This is an archive of the discontinued LLVM Phabricator instance.

[AArch64]: Force generating code compatible to streaming mode
ClosedPublic

Authored by hassnaa-arm on Sep 7 2022, 9:40 AM.

Details

Summary

Add a compile-time flag for enabling streaming mode.
When streaming mode is enabled, lower basic loads and stores of fixed-width vectors;
to generate code that is compatible to streaming mode.

Diff Detail

Event Timeline

hassnaa-arm created this revision.Sep 7 2022, 9:40 AM
hassnaa-arm requested review of this revision.Sep 7 2022, 9:40 AM
Herald added a project: Restricted Project. · View Herald TranscriptSep 7 2022, 9:40 AM
Matt added a subscriber: Matt.Sep 8 2022, 12:11 AM
paulwalker-arm added inline comments.Sep 8 2022, 3:18 AM
llvm/lib/Target/AArch64/AArch64Subtarget.cpp
440

This is going to enable a lot more code paths than it currently tested. Can you explain the rational for the new flag? Does it relate to SME's streaming-compatible mode? or it is wanted for other reasons?

Adding store test cases to sve-fixed-length-masked-stores.ll

Rename force-sve-128bit-vector to force-sve-when-streaming-compatible
Renamed that flag because it's related to streaming-mode,
because during streaming-mode we can't use NEON, so we foce using SVE.

Add RUN line with flag of --force-sve-when-streaming-compatible to sve-fixed-length-masked-loads.ll

Matt added inline comments.Sep 8 2022, 4:21 PM
llvm/lib/Target/AArch64/AArch64Subtarget.cpp
440

This is going to enable a lot more code paths than it currently tested.

Out of curiosity, I've run a quick check for a potentially related issue, https://github.com/llvm/llvm-project/issues/56412

I'm no longer encountering the ICE when compiling "sve-fixed-length-masked-gather.ll" with this option enabled, as in llc --force-sve-when-streaming-compatible -aarch64-sve-vector-bits-min=128 -mtriple=arm64-unknown-unknown -mcpu=neoverse-n2 sve-fixed-length-masked-gather.ll.

At the same time, there's no impact on the generated code (identical assembly); in any case, that's strictly better than ICE.
_ _ _ _ _
**TASK REQUIREMENTS**.
(A) Answer these from the code review:
(i) When streaming mode is enabled, what does the summary say gets lowered?
(ii) The flag was renamed. What was its old name, and what is its new one?
(iii) Which file was compiled with the option enabled and no longer produced the ICE?
(B) According to the code review, why was the flag renamed to force-sve-when-streaming-compatible?
_ _ _ _ _
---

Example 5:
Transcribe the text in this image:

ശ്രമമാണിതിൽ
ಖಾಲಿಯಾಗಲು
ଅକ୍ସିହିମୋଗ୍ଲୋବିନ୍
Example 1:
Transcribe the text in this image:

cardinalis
_ _ _ _ _
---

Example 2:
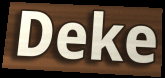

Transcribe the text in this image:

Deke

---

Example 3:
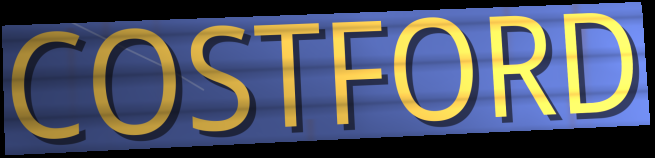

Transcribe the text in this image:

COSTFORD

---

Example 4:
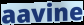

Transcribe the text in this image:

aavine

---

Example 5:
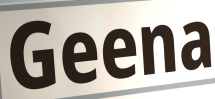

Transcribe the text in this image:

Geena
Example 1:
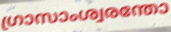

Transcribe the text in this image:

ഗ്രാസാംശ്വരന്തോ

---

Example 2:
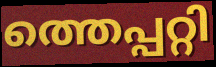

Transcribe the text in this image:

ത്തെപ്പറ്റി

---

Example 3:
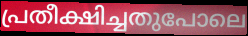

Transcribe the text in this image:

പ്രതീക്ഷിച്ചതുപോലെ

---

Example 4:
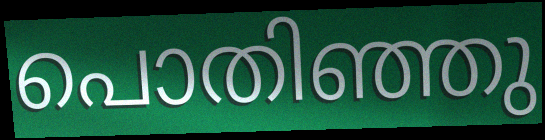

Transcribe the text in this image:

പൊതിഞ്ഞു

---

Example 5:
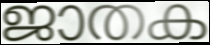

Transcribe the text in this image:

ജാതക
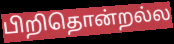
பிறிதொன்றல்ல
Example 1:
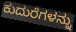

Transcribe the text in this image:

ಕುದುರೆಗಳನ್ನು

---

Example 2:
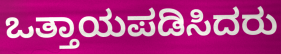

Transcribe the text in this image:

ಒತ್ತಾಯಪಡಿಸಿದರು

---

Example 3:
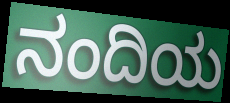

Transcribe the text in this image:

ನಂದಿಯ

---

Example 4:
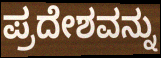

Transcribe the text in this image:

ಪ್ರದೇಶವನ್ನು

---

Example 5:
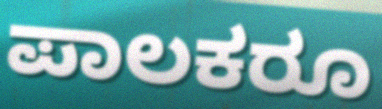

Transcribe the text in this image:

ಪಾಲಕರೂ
_ _ _ _ _
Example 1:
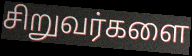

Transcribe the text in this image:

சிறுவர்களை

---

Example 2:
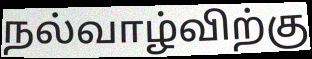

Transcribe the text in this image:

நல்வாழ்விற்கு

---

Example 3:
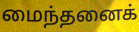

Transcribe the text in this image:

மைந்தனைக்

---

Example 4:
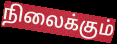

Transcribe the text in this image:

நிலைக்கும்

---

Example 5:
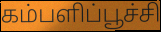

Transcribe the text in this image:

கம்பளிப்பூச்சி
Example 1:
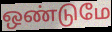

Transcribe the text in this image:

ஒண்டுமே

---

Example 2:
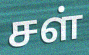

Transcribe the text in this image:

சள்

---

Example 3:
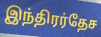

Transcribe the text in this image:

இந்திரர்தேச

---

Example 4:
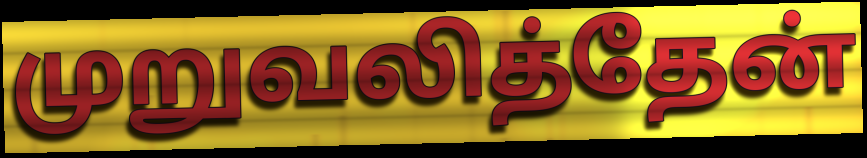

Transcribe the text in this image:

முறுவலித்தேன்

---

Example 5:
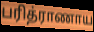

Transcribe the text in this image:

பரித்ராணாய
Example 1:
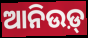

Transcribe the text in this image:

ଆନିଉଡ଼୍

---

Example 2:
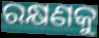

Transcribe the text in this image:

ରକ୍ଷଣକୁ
_ _ _ _ _
**EXPECTED RESULTS**.
(A)
(i) Basic loads and stores of fixed-width vectors.
(ii) It was renamed from force-sve-128bit-vector to force-sve-when-streaming-compatible.
(iii) sve-fixed-length-masked-gather.ll.

(B) The flag relates to streaming mode. NEON can't be used during streaming mode, so the flag forces SVE instead.